@stroughtonsmith disagree. A) light computing isn’t just about price. B) You can get an iPad for less than half the cost of a Mac.
For casual computer users an iPad does pretty much everything they need to. My 70 yo father would rather spend £1k on an iPad vs any computer for the same money because of its ’lightness’. There are plenty of people who don’t need the complexity of a Mac, including its hardware complexity.
@mttsmth @stroughtonsmith I think the ship on saying iPad was only ever intended for media consumption and “light” couch computing sailed when Apple decided to launch an “iPad Pro” and market it as a computer replacement for the next gen (“what’s a computer?”).
Apple themselves made promises that the product simply hasn’t lived up to. Retroactively saying it was never supposed to be a touch-first productivity device is, in my opinion, ignoring Apple’s own messaging about their product.
@markv @stroughtonsmith they do sell just the iPad, and a lot of people use that in pretty much the identical way as SJ demoed it on its launch.
I’m not ignoring how Apple market a segment of the product line. I have owned every 12.9” iPad and do use it as my main computer attached to a Studio Display.
Who was retroactively saying it’s touch first?
@stroughtonsmith Apple still might have a chance though - but it needs a will from them!
Hardware is here - only software is the issue, they could really "fix" most of the most important roadblocks within one OS update cycle 🤷♂️ They just don't want to.

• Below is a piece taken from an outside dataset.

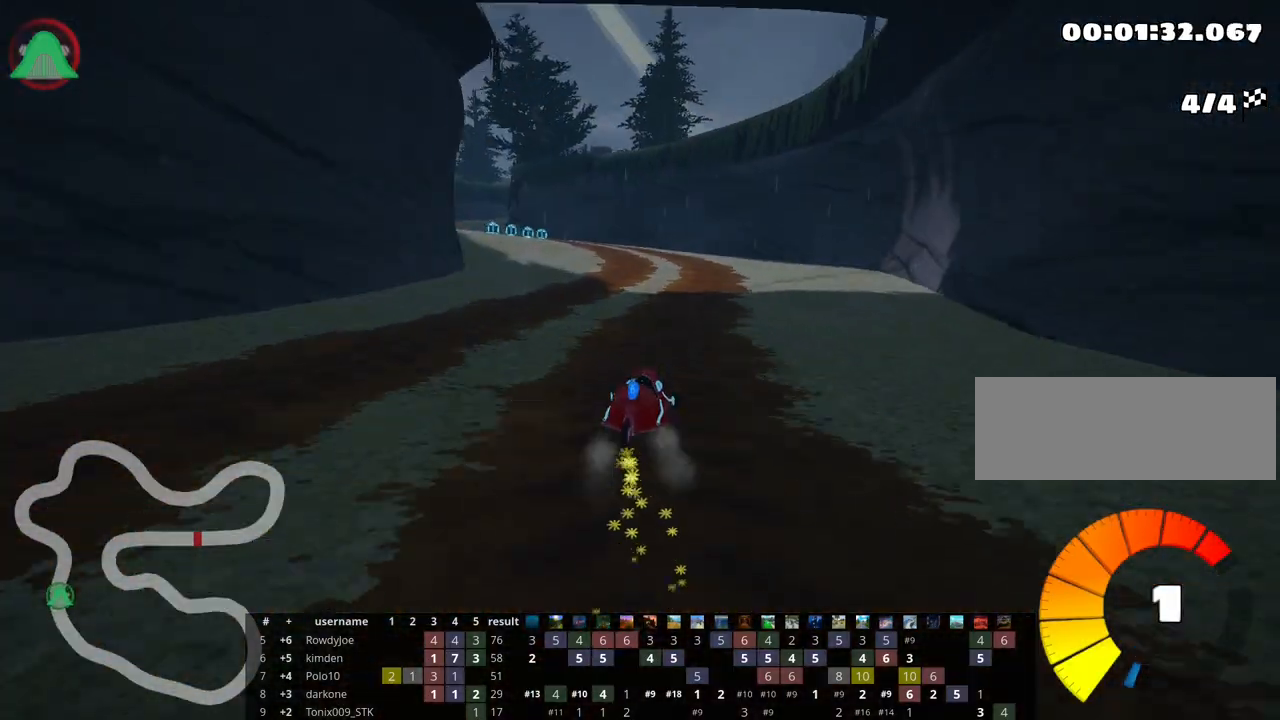
{"keys": ["left", "nitro", "up"], "events": [[333, "nitro", "down"], [417, "skid", "up"]]}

I remember when they introduced Face ID for iPads Pro in 2018 - I thought: "ok, so this time we'll REALLY add multiple users support and it'll be AWESOME experience!”
It was 6 years ago... 👴
@stroughtonsmith I really think Apple needs to let loose in iPad OS
1. Fix up the file system (stop trying to be cloud first, I am constantly dealing with iCloud sync crashing apps while I am in the middle of working on a file).
2. Let apps run for longer in the background before suspension and make it easier to implement long running background tasks.

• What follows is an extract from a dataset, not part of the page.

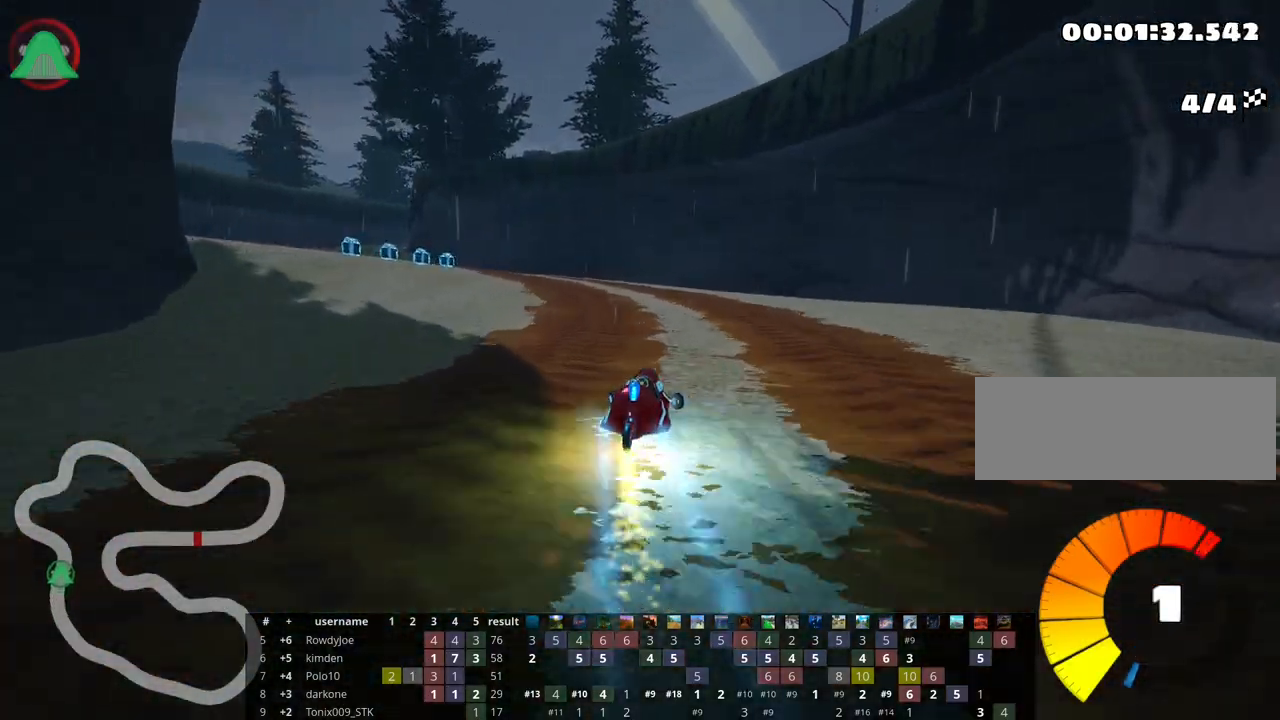
{"keys": ["left", "up"], "events": [[83, "nitro", "up"]]}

3. Allow more kinds of Apps so we can have full Xcode.
If we just got 1 and 3 I could use iPad as my only device.
For plenty of things, it still seems to me like a better device on the couch or around the house than a phone or a laptop; the original promise proven by time.
What are a few examples of things it once did to a high quality that it now does badly?
@stroughtonsmith I think its gotten better
- Multitasking options w/ split screen/slide over/stage manager (ignorable if you want)
- The best display Apple makes in the 12.9 (MacBook Pro caliber but w/ touch screen)
- Cellular connectivity
- Keyboard/trackpad/pencil support (also ignorable)
Most people have basic computing needs (email, notes, calendar, web browsing, watching media, etc). I’d argue iPad now does all these well, and is best in class for some (modularity/media/notes).
@stroughtonsmith iPad's legacy is that it became the modern 'Home Computer'
So many older folks who didn't grow up with desktop computers in their homes, now use iPads as their primary device for all their "computing" needs.
iPad will never become a work computer for professionals no matter what.